### [DATA TO USE]
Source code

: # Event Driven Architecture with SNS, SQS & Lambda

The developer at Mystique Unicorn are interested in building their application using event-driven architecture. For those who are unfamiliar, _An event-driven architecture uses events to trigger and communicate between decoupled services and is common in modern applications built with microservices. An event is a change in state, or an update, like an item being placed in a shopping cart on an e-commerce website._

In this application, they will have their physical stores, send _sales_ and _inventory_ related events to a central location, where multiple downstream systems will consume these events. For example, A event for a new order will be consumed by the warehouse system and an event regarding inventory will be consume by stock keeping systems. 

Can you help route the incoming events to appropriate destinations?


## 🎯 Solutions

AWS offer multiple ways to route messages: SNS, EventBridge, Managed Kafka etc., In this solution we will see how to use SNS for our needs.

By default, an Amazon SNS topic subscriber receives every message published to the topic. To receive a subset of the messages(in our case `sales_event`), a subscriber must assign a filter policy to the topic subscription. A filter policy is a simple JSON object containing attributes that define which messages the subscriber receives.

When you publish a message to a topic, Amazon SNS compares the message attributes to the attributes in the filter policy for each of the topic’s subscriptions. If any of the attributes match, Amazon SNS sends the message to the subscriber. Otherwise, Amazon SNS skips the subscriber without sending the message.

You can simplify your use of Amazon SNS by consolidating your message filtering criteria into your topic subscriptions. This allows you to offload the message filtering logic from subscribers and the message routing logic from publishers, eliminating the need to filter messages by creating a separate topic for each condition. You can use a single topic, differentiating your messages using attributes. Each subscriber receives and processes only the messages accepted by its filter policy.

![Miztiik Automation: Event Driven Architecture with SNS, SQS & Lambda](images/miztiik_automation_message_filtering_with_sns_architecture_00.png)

### [JOB]
Your answer should consist of the lines of the listing that contain "will", copied as they stand.

### [WRITTEN REPLY]
In this application, they will have their physical stores, send _sales_ and _inventory_ related events to a central location, where multiple downstream systems will consume these events. For example, A event for a new order will be consumed by the warehouse system and an event regarding inventory will be consume by stock keeping systems. 
AWS offer multiple ways to route messages: SNS, EventBridge, Managed Kafka etc., In this solution we will see how to use SNS for our needs.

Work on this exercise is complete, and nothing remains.